Para ter direito a esse benefício, é necessário cumprir um período de carência, que é o número mínimo de contribuições mensais que o segurado deve ter realizado ao INSS. De acordo com o advogado especialista em direito previdenciário Dr. André Beschizza, o segurado precisa ter contribuído por pelo menos 12 meses para ter direito ao benefício.
No entanto, o especialista explica que existem exceções em que a carência pode ser dispensada, como em casos de doenças graves ou acidentes de trabalho. “Algumas doenças estão listadas em decreto, como câncer, cardiopatias graves, AIDS e hanseníase, por exemplo. Além disso, se a doença for causada por um acidente de trabalho, também não há exigência de carência para a concessão do auxílio.”
“No caso de o trabalhador não atender ao tempo mínimo de contribuição, mas se ele já contribuía para o INSS anteriormente, parou e voltou a contribuir, ele pode usar o chamado período de graça para somar as contribuições e alcançar a carência necessária”, acrescenta Beschizza.
Segundo um levantamento realizado pelo Ministério da Previdência Social, a solicitação do auxílio por incapacidade temporária representa 78,66% dos benefícios concedidos entre julho de 2023 e setembro de 2024. No período, foram realizados 4.055.181 requerimentos via Atestmed. Desse total, 2.034.867 foram concedidos.
Para solicitar o auxílio por incapacidade temporária, o segurado deve passar por uma perícia médica, que pode ser realizada presencialmente ou por meio de análise documental via Atestmed. Essa análise, inclusive, tem se mostrado uma ferramenta útil para reduzir o tempo de espera e o número de pessoas na fila do INSS.

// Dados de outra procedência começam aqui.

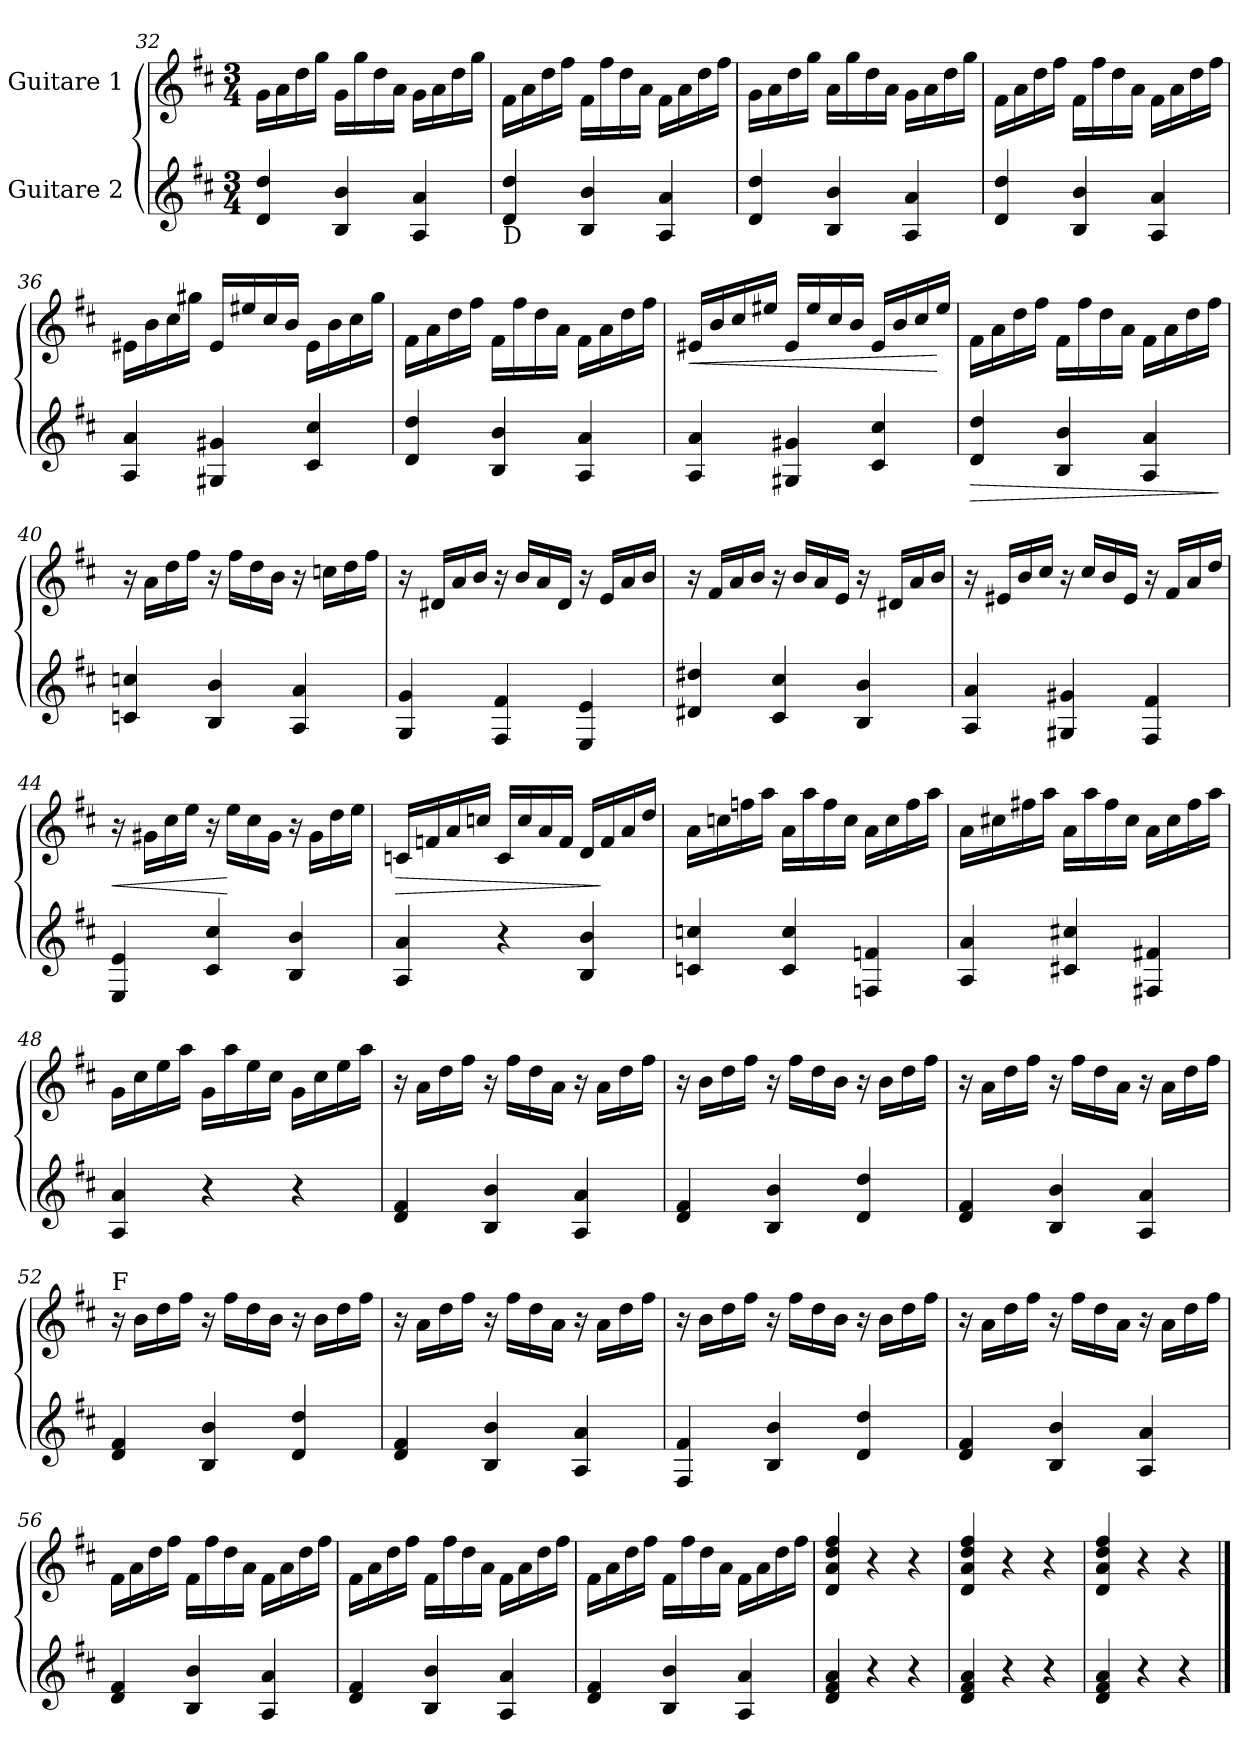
**kern	**dynam	**kern	**dynam
*part2	*part2	*part1	*part1
*staff2	*staff2	*staff1	*staff1
*I"Guitare 2	*	*I"Guitare  1	*
!!LO:LB:g=z
*clefG2	*	*clefG2	*
*ITrd7c12	*	*ITrd7c12	*
*k[f#c#]	*	*k[f#c#]	*
*D:	*	*D:	*
*M3/4	*	*M3/4	*
=32	=32	=32	=32
4D/ 4d/	.	16G\LL	.
.	.	16A\	.
.	.	16d\	.
.	.	16g\JJ	.
4BB/ 4B/	.	16G\LL	.
.	.	16g\	.
.	.	16d\	.
.	.	16A\JJ	.
4AA/ 4A/	.	16G\LL	.
.	.	16A\	.
.	.	16d\	.
.	.	16g\JJ	.
=33	=33	=33	=33
!LO:TX:b:t=D	!	!	!
4D/ 4d/	.	16F#\LL	.
.	.	16A\	.
.	.	16d\	.
.	.	16f#\JJ	.
4BB/ 4B/	.	16F#\LL	.
.	.	16f#\	.
.	.	16d\	.
.	.	16A\JJ	.
4AA/ 4A/	.	16F#\LL	.
.	.	16A\	.
.	.	16d\	.
.	.	16f#\JJ	.
=34	=34	=34	=34
4D/ 4d/	.	16G\LL	.
.	.	16A\	.
.	.	16d\	.
.	.	16g\JJ	.
4BB/ 4B/	.	16A\LL	.
.	.	16g\	.
.	.	16d\	.
.	.	16A\JJ	.
4AA/ 4A/	.	16G\LL	.
.	.	16A\	.
.	.	16d\	.
.	.	16g\JJ	.
!!LO:LB:g=z
=35	=35	=35	=35
4D/ 4d/	.	16F#\LL	.
.	.	16A\	.
.	.	16d\	.
.	.	16f#\JJ	.
4BB/ 4B/	.	16F#\LL	.
.	.	16f#\	.
.	.	16d\	.
.	.	16A\JJ	.
4AA/ 4A/	.	16F#\LL	.
.	.	16A\	.
.	.	16d\	.
.	.	16f#\JJ	.
=36	=36	=36	=36
4AA/ 4A/	.	16E#X\LL	.
.	.	16B\	.
.	.	16c#\	.
.	.	16g#X\JJ	.
4GG#X/ 4G#X/	.	16E#/LL	.
.	.	16e#X/	.
.	.	16c#/	.
.	.	16B/JJ	.
4C#/ 4c#/	.	16E#\LL	.
.	.	16B\	.
.	.	16c#\	.
.	.	16g#\JJ	.
=37	=37	=37	=37
4D/ 4d/	.	16F#\LL	.
.	.	16A\	.
.	.	16d\	.
.	.	16f#\JJ	.
4BB/ 4B/	.	16F#\LL	.
.	.	16f#\	.
.	.	16d\	.
.	.	16A\JJ	.
4AA/ 4A/	.	16F#\LL	.
.	.	16A\	.
.	.	16d\	.
.	.	16f#\JJ	.
!!LO:LB:g=z
=38	=38	=38	=38
!	!	!	!LO:HP:b
4AA/ 4A/	.	16E#X/LL	<
.	.	16B/	.
.	.	16c#/	.
.	.	16e#X/JJ	.
4GG#X/ 4G#X/	.	16E#/LL	.
.	.	16e#/	.
.	.	16c#/	.
.	.	16B/JJ	.
4C#/ 4c#/	.	16E#/LL	.
.	.	16B/	.
.	.	16c#/	.
.	.	16e#/JJ	[
=39	=39	=39	=39
!	!LO:HP:b	!	!
4D/ 4d/	>	16F#\LL	.
.	.	16A\	.
.	.	16d\	.
.	.	16f#\JJ	.
4BB/ 4B/	.	16F#\LL	.
.	.	16f#\	.
.	.	16d\	.
.	.	16A\JJ	.
4AA/ 4A/	.	16F#\LL	.
.	.	16A\	.
.	.	16d\	.
.	.	16f#\JJ	.
.	]	.	.
=40	=40	=40	=40
4Cn/ 4cn/	.	16r	.
.	.	16A\LL	.
.	.	16d\	.
.	.	16f#\JJ	.
4BB/ 4B/	.	16r	.
.	.	16f#\LL	.
.	.	16d\	.
.	.	16B\JJ	.
4AA/ 4A/	.	16r	.
.	.	16cn\LL	.
.	.	16d\	.
.	.	16f#\JJ	.
!!LO:LB:g=z
=41	=41	=41	=41
4GG/ 4G/	.	16r	.
.	.	16D#X/LL	.
.	.	16A/	.
.	.	16B/JJ	.
4FF#/ 4F#/	.	16r	.
.	.	16B/LL	.
.	.	16A/	.
.	.	16D#/JJ	.
4EE/ 4E/	.	16r	.
.	.	16E/LL	.
.	.	16A/	.
.	.	16B/JJ	.
=42	=42	=42	=42
4D#X/ 4d#X/	.	16r	.
.	.	16F#/LL	.
.	.	16A/	.
.	.	16B/JJ	.
4C#/ 4c#/	.	16r	.
.	.	16B/LL	.
.	.	16A/	.
.	.	16E/JJ	.
4BB/ 4B/	.	16r	.
.	.	16D#X/LL	.
.	.	16A/	.
.	.	16B/JJ	.
=43	=43	=43	=43
4AA/ 4A/	.	16r	.
.	.	16E#X/LL	.
.	.	16B/	.
.	.	16c#/JJ	.
4GG#X/ 4G#X/	.	16r	.
.	.	16c#/LL	.
.	.	16B/	.
.	.	16E#/JJ	.
4FF#/ 4F#/	.	16r	.
.	.	16F#/LL	.
.	.	16A/	.
.	.	16d/JJ	.
!!LO:PB:g=z
=44	=44	=44	=44
!	!	!	!LO:HP:b
4EE/ 4E/	.	16r	<
.	.	16G#X\LL	.
.	.	16c#\	.
.	.	16e\JJ	.
4C#/ 4c#/	.	16r	.
.	.	16e\LL	[
.	.	16c#\	.
.	.	16G#\JJ	.
4BB/ 4B/	.	16r	.
.	.	16G#\LL	.
.	.	16d\	.
.	.	16e\JJ	.
=45	=45	=45	=45
!	!	!	!LO:HP:b
4AA/ 4A/	.	16Cn/LL	>
.	.	16Fn/	.
.	.	16A/	.
.	.	16cn/JJ	.
4r	.	16C/LL	.
.	.	16c/	.
.	.	16A/	.
.	.	16F/JJ	.
4BB/ 4B/	.	16D/LL	.
.	.	16F/	]
.	.	16A/	.
.	.	16d/JJ	.
=46	=46	=46	=46
4Cn/ 4cn/	.	16A\LL	.
.	.	16cn\	.
.	.	16fn\	.
.	.	16a\JJ	.
4C/ 4c/	.	16A\LL	.
.	.	16a\	.
.	.	16f\	.
.	.	16c\JJ	.
4FFn/ 4Fn/	.	16A\LL	.
.	.	16c\	.
.	.	16f\	.
.	.	16a\JJ	.
!!LO:LB:g=z
=47	=47	=47	=47
4AA/ 4A/	.	16A\LL	.
.	.	16c#X\	.
.	.	16f#X\	.
.	.	16a\JJ	.
4C#X/ 4c#X/	.	16A\LL	.
.	.	16a\	.
.	.	16f#\	.
.	.	16c#\JJ	.
4FF#X/ 4F#X/	.	16A\LL	.
.	.	16c#\	.
.	.	16f#\	.
.	.	16a\JJ	.
=48	=48	=48	=48
4AA/ 4A/	.	16G\LL	.
.	.	16c#\	.
.	.	16e\	.
.	.	16a\JJ	.
4r	.	16G\LL	.
.	.	16a\	.
.	.	16e\	.
.	.	16c#\JJ	.
4r	.	16G\LL	.
.	.	16c#\	.
.	.	16e\	.
.	.	16a\JJ	.
=49	=49	=49	=49
4D/ 4F#/	.	16r	.
.	.	16A\LL	.
.	.	16d\	.
.	.	16f#\JJ	.
4BB/ 4B/	.	16r	.
.	.	16f#\LL	.
.	.	16d\	.
.	.	16A\JJ	.
4AA/ 4A/	.	16r	.
.	.	16A\LL	.
.	.	16d\	.
.	.	16f#\JJ	.
!!LO:LB:g=z
=50	=50	=50	=50
4D/ 4F#/	.	16r	.
.	.	16B\LL	.
.	.	16d\	.
.	.	16f#\JJ	.
4BB/ 4B/	.	16r	.
.	.	16f#\LL	.
.	.	16d\	.
.	.	16B\JJ	.
4D/ 4d/	.	16r	.
.	.	16B\LL	.
.	.	16d\	.
.	.	16f#\JJ	.
=51	=51	=51	=51
4D/ 4F#/	.	16r	.
.	.	16A\LL	.
.	.	16d\	.
.	.	16f#\JJ	.
4BB/ 4B/	.	16r	.
.	.	16f#\LL	.
.	.	16d\	.
.	.	16A\JJ	.
4AA/ 4A/	.	16r	.
.	.	16A\LL	.
.	.	16d\	.
.	.	16f#\JJ	.
=52	=52	=52	=52
!	!	!LO:TX:a:t=F	!
4D/ 4F#/	.	16r	.
.	.	16B\LL	.
.	.	16d\	.
.	.	16f#\JJ	.
4BB/ 4B/	.	16r	.
.	.	16f#\LL	.
.	.	16d\	.
.	.	16B\JJ	.
4D/ 4d/	.	16r	.
.	.	16B\LL	.
.	.	16d\	.
.	.	16f#\JJ	.
!!LO:LB:g=z
=53	=53	=53	=53
4D/ 4F#/	.	16r	.
.	.	16A\LL	.
.	.	16d\	.
.	.	16f#\JJ	.
4BB/ 4B/	.	16r	.
.	.	16f#\LL	.
.	.	16d\	.
.	.	16A\JJ	.
4AA/ 4A/	.	16r	.
.	.	16A\LL	.
.	.	16d\	.
.	.	16f#\JJ	.
=54	=54	=54	=54
4FF#/ 4F#/	.	16r	.
.	.	16B\LL	.
.	.	16d\	.
.	.	16f#\JJ	.
4BB/ 4B/	.	16r	.
.	.	16f#\LL	.
.	.	16d\	.
.	.	16B\JJ	.
4D/ 4d/	.	16r	.
.	.	16B\LL	.
.	.	16d\	.
.	.	16f#\JJ	.
=55	=55	=55	=55
4D/ 4F#/	.	16r	.
.	.	16A\LL	.
.	.	16d\	.
.	.	16f#\JJ	.
4BB/ 4B/	.	16r	.
.	.	16f#\LL	.
.	.	16d\	.
.	.	16A\JJ	.
4AA/ 4A/	.	16r	.
.	.	16A\LL	.
.	.	16d\	.
.	.	16f#\JJ	.
!!LO:LB:g=z
=56	=56	=56	=56
4D/ 4F#/	.	16F#\LL	.
.	.	16A\	.
.	.	16d\	.
.	.	16f#\JJ	.
4BB/ 4B/	.	16F#\LL	.
.	.	16f#\	.
.	.	16d\	.
.	.	16A\JJ	.
4AA/ 4A/	.	16F#\LL	.
.	.	16A\	.
.	.	16d\	.
.	.	16f#\JJ	.
=57	=57	=57	=57
4D/ 4F#/	.	16F#\LL	.
.	.	16A\	.
.	.	16d\	.
.	.	16f#\JJ	.
4BB/ 4B/	.	16F#\LL	.
.	.	16f#\	.
.	.	16d\	.
.	.	16A\JJ	.
4AA/ 4A/	.	16F#\LL	.
.	.	16A\	.
.	.	16d\	.
.	.	16f#\JJ	.
=58	=58	=58	=58
4D/ 4F#/	.	16F#\LL	.
.	.	16A\	.
.	.	16d\	.
.	.	16f#\JJ	.
4BB/ 4B/	.	16F#\LL	.
.	.	16f#\	.
.	.	16d\	.
.	.	16A\JJ	.
4AA/ 4A/	.	16F#\LL	.
.	.	16A\	.
.	.	16d\	.
.	.	16f#\JJ	.
!!LO:LB:g=z
=59	=59	=59	=59
4D/ 4F#/ 4A/	.	4D/ 4A/ 4d/ 4f#/	.
4r	.	4r	.
4r	.	4r	.
=60	=60	=60	=60
4D/ 4F#/ 4A/	.	4D/ 4A/ 4d/ 4f#/	.
4r	.	4r	.
4r	.	4r	.
=61	=61	=61	=61
4D/ 4F#/ 4A/	.	4D/ 4A/ 4d/ 4f#/	.
4r	.	4r	.
4r	.	4r	.
==	==	==	==
*-	*-	*-	*-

“O número de concessões do auxílio-doença pelo Atestmed cresceu quase 27% em 2023. Isso significa que mais pessoas conseguiram o benefício sem precisar passar por perícia presencial, apenas enviando o atestado médico pelo aplicativo Meu INSS”, ressalta o especialista.
Outros dados compilados pelo Ministério da Previdência Social apontam que a análise documental para a concessão de benefícios reduziu em 37% o número de pessoas na fila do INSS, diminuindo o tempo médio de espera para uma perícia de 70 dias para 39 dias.
No entanto, o advogado explica que o segurado deve estar atento a algumas regras para que não haja negativa no pedido. “O atestado apresentado no Atestmed precisa estar legível, com diagnóstico claro e assinado pelo médico. Muitos pedidos são negados por falta dessas informações.”
“Se o benefício for negado, o segurado pode recorrer da decisão ou pedir uma perícia presencial. Em caso de dificuldades, o recomendado é procurar um especialista previdenciário para buscar garantir o direito ao benefício”, finaliza Beschizza.